## Study text
Opposition: Leadership transition will change little in S’pore

Associated Press
20 August 2003

Hit by one of its worst-ever economic slumps, Singapore has promised sweeping changes in how it does business – but no surprises in the way it conducts politics.

Prime Minister Goh Chok Tong says he’ll step down within a few years to make way for his current deputy, Lee Hsien Loong, the son of the city-state’s still-influential founding father Lee Kuan Yew.

The younger Lee has long been expected to take the prime minister post, which Goh has held since the senior Lee stepped aside in 1990.

Media in tightly controlled Singapore have hailed the succession announcement, but members of the minuscule and ragtag political opposition say the transition at the top won’t change much in the island nation, which has been run by Lee Kuan Yew’s People’s Action Party since breaking from neighboring Malaysia in 1965.

Goh has said Lee Hsien Loong would take over at least two years before the next general elections, which must be called by 2007.

Leading opposition figure Chee Soon Juan said Goh’s handover plan is “way short of solutions for a troubled nation.”

Battered by SARS, terror threats, the Iraq war and competition from other Asian countries in its vital manufacturing sector, Singapore’s once-booming economy shrank 4.2 percent in this year’s second quarter from the same period last year.

Unemployment is at a record 4.5 percent in a country which enjoyed virtually full employment during much of the 1980s and 90s.

Singapore’s leaders in recent years have announced wide-ranging economic changes – opening sensitive sectors like telecommunications to more competition, urging companies to cut wages and trying to make the country a worldwide hub for ultramodern biomedical industries.

But Chee said Singapore was unlikely to see much political change under Lee Hsien Loong. “With the kind of political system we have, Singaporeans are unable to generally express their views at elections,” Chee said in a statement faxed to The Associated Press. (For the full statement, see ‘Singaporeans asked to sacrifice again for the PAP’ in the Press Release section in this website.)

Opposition members hold just two of the 84 parliamentary seats in this country, which is often criticized for its airtight controls on political activities and the media.

## Given records

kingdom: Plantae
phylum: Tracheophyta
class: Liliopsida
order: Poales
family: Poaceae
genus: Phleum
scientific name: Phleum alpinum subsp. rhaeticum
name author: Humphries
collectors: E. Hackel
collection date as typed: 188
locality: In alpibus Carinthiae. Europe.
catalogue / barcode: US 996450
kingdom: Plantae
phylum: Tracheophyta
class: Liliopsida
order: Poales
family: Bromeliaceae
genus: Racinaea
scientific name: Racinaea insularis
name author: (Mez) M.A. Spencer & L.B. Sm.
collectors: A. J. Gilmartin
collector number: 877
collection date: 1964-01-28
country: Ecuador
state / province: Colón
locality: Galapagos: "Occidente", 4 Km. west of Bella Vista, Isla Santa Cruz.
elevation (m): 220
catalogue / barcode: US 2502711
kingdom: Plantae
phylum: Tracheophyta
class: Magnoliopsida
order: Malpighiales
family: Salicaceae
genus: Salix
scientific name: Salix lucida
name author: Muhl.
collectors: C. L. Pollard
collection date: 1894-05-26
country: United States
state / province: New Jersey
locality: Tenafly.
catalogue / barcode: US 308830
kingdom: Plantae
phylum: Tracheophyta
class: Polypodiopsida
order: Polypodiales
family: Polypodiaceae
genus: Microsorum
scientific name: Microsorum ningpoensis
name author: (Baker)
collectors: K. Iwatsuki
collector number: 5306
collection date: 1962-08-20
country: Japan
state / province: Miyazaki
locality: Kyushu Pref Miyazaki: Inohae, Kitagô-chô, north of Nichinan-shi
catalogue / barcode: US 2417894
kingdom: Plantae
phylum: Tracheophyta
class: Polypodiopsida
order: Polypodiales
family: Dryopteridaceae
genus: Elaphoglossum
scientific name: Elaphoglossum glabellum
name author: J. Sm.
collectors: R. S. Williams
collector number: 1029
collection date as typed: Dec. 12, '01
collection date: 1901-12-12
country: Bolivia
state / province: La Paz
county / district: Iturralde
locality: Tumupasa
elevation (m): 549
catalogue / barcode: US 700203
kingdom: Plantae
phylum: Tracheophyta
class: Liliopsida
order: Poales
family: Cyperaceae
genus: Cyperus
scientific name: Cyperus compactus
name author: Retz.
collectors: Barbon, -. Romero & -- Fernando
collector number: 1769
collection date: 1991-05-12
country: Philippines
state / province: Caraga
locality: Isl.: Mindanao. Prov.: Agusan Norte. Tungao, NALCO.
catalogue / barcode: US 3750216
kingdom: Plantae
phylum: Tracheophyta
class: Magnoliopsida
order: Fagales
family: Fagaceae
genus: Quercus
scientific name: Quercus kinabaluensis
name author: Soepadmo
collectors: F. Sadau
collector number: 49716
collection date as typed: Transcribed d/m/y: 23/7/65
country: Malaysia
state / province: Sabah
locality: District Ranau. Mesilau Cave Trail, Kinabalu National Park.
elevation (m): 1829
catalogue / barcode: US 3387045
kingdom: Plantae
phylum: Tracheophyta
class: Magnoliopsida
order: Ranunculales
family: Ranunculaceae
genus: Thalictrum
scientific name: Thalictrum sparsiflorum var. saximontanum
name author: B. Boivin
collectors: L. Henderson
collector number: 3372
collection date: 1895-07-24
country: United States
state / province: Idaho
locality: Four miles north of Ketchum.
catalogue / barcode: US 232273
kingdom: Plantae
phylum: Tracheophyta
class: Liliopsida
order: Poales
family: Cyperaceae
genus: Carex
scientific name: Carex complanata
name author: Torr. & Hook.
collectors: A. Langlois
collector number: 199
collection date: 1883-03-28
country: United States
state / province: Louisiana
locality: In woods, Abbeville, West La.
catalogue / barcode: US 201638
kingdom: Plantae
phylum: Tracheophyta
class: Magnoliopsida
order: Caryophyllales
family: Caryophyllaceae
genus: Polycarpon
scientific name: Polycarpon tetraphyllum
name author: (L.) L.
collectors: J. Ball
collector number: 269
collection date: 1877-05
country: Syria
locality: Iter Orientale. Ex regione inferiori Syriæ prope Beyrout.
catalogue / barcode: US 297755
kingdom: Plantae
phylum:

## Questions to answer
1. Translate this sentence from the Singapore article into Spanish: "Unemployment is at a record 4.5 percent in a country which enjoyed virtually full employment during much of the 1980s and 90s."
2. According to the Singapore article, how many of the 84 parliamentary seats do opposition members hold?
3. Please extract the passage of the Singapore article starting with "Unemployment is at" and going on through "ultramodern biomedical industries.".
The items can be set aside; none of them is needed.

## Solution list
1. El desempleo se sitúa en un récord del 4,5 por ciento en un país que gozó de prácticamente pleno empleo durante buena parte de los años 80 y 90.

2. Two.

3.
Unemployment is at a record 4.5 percent in a country which enjoyed virtually full employment during much of the 1980s and 90s.

Singapore’s leaders in recent years have announced wide-ranging economic changes – opening sensitive sectors like telecommunications to more competition, urging companies to cut wages and trying to make the country a worldwide hub for ultramodern biomedical industries.